Editorials

With death of Lynda Callon, Kansas City loses best community organizer

Lynda Callon speaks up at a public meeting about the qualities she’d like to see in a police chief.
Lynda Callon speaks up at a public meeting about the qualities she’d like to see in a police chief. The Kansas City Star

Big-hearted, fierce and fearless, Lynda Callon was everything a community organizer needs to be. The West Side and all of Kansas City are better for her work.

A late-diagnosed cancer, moving with shocking swiftness, took the life Sunday of a 64-year-old woman who many considered an indestructible force.

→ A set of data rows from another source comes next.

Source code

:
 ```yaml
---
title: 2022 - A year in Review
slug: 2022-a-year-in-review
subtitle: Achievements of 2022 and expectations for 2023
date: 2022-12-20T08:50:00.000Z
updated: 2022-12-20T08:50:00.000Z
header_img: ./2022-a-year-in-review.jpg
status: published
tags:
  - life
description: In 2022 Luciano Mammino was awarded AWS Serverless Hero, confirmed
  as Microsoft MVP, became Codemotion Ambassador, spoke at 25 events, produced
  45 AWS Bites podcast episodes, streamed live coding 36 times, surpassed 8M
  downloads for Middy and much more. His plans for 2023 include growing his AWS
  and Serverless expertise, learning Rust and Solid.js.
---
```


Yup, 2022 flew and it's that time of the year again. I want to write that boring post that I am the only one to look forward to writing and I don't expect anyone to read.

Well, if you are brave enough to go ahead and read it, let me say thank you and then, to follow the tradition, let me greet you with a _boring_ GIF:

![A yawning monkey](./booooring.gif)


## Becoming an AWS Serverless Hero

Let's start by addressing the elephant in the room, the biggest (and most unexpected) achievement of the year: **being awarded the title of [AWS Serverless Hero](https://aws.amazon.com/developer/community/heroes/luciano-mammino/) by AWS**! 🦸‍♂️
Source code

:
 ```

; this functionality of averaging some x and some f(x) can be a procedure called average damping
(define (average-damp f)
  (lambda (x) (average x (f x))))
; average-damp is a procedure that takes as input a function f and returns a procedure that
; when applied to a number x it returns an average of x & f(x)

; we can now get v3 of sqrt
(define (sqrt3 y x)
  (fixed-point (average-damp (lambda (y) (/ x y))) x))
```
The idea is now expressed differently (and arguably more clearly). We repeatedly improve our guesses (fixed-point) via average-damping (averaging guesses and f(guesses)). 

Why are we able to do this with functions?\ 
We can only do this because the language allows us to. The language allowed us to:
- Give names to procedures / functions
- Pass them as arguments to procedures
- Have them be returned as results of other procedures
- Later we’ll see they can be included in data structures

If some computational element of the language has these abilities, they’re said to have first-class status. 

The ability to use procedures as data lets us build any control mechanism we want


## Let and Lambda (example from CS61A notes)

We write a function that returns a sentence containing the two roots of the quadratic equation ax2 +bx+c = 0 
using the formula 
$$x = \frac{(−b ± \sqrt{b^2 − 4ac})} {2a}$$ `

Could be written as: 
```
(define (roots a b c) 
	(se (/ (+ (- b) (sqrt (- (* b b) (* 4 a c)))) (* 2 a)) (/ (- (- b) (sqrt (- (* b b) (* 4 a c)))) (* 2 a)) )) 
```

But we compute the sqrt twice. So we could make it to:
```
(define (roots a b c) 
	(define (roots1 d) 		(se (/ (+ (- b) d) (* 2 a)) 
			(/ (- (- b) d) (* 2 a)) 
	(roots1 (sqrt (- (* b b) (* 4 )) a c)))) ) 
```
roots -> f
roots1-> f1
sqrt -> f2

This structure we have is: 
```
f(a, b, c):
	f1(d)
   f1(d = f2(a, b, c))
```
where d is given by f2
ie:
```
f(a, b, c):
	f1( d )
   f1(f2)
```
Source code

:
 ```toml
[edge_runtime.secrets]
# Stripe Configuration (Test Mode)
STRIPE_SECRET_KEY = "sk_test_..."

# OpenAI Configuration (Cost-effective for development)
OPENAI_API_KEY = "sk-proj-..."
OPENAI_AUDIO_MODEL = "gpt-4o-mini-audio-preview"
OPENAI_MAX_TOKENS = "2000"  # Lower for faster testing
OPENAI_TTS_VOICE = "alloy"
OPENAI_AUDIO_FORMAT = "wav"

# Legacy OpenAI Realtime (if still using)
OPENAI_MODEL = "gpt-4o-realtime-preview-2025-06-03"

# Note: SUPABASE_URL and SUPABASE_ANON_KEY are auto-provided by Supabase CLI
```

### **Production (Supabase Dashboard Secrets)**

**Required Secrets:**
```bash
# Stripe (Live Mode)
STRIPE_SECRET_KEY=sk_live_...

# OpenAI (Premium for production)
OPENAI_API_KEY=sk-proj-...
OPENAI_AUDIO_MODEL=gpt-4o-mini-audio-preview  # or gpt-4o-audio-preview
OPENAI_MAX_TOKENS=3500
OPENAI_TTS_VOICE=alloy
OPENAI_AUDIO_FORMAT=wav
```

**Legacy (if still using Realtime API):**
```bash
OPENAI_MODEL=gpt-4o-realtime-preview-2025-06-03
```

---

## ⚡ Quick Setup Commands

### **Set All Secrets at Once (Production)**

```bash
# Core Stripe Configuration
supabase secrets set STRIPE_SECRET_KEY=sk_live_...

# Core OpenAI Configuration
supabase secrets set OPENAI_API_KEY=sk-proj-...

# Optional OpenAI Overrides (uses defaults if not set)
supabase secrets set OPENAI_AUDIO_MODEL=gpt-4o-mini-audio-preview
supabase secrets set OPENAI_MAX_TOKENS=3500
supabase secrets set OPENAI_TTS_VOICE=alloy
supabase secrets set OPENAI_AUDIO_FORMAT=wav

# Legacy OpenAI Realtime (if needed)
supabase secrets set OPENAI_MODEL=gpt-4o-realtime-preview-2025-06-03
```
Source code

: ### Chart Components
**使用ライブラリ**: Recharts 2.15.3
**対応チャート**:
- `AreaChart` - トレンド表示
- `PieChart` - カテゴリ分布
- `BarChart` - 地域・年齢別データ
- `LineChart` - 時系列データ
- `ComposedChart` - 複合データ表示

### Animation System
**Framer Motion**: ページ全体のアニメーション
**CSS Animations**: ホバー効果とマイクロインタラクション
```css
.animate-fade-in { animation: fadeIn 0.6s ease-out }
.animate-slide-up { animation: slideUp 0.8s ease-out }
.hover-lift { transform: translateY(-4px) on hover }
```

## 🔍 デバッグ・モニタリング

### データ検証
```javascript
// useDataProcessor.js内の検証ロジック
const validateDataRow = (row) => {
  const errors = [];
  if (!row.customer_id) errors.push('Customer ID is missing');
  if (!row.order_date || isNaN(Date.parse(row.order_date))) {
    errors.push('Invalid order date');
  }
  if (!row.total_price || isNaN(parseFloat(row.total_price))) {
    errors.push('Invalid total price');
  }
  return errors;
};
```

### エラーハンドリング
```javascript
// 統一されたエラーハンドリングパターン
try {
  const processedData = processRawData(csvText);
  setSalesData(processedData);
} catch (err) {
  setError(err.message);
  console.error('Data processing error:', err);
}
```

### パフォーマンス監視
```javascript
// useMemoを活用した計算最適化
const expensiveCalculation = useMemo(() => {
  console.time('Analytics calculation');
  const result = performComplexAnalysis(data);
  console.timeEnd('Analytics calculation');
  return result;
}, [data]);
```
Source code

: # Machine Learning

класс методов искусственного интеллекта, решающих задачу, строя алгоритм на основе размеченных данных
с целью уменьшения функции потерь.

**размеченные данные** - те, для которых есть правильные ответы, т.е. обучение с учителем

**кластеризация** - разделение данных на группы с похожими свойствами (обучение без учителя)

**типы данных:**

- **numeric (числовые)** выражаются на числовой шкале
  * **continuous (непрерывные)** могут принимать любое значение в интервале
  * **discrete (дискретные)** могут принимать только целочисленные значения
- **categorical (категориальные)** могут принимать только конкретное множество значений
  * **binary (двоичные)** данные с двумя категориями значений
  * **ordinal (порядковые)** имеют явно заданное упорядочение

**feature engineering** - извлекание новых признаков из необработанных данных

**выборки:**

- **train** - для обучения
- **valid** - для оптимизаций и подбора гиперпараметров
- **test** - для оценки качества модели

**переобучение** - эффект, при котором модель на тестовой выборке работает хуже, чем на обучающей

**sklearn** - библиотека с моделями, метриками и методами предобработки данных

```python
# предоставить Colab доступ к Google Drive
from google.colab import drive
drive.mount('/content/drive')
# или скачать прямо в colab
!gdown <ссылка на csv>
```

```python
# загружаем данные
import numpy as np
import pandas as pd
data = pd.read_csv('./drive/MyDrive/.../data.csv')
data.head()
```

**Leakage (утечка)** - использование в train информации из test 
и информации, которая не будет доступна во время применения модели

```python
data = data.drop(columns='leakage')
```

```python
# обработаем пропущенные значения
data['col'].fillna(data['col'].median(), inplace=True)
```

Thanks in large part to Callon, the West Side Community Action Network stands as Kansas City’s most successful example of community policing. She worked hand in hand with Kansas City police officers, two of whom keep an office at the center at 2130 Jefferson St.

By offering the center as a resource to newly arriving and transient migrant workers, Callon and the officers, Matt Tomasic and Octavio Villalobos, greatly reduced loitering, drunkenness and crime in the neighborhood.

Callon was tough about enforcing rules with the workers, and even tougher with people who falsely accused her of creating a haven for illegal immigrants. The migrants were already in the neighborhood; Callon simply gave them a place to get a meal, a hot shower and some good advice.

She was always looking for a way to help West Side families. Recently she started a book drive, so all parents who walked into the center could leave with books for their children.

It will now fall to others to continue her work.

The city and Police Department should honor Callon’s legacy by committing the resources to keep community organizing and policing alive on the West Side.